■ Description of the task:
Scan the entries below. List each line with "Files".
══ Data supplied ══
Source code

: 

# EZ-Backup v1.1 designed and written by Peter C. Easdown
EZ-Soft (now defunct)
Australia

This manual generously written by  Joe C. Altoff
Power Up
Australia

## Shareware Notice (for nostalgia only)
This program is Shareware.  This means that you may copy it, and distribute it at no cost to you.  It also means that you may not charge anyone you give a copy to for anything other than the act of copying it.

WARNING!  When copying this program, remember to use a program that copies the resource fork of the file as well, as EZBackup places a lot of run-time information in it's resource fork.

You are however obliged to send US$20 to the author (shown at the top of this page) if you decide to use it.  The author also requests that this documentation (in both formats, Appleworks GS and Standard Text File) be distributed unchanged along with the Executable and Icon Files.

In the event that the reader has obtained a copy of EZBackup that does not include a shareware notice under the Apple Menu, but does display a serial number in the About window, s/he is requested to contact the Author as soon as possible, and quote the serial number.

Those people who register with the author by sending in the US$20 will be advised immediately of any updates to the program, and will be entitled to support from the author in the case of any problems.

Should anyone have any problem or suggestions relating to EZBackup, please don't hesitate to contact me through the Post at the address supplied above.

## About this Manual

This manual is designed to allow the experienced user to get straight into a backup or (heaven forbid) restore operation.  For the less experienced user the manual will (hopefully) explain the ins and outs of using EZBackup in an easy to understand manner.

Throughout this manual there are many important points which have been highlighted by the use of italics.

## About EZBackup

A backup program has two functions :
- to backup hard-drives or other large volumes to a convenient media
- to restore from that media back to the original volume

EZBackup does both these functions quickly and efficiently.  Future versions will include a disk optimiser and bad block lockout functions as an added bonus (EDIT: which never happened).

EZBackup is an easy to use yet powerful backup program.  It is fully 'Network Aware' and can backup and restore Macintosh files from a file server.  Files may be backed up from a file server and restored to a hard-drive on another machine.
═══
■ Response area:
You are however obliged to send US$20 to the author (shown at the top of this page) if you decide to use it.  The author also requests that this documentation (in both formats, Appleworks GS and Standard Text File) be distributed unchanged along with the Executable and Icon Files.
EZBackup is an easy to use yet powerful backup program.  It is fully 'Network Aware' and can backup and restore Macintosh files from a file server.  Files may be backed up from a file server and restored to a hard-drive on another machine.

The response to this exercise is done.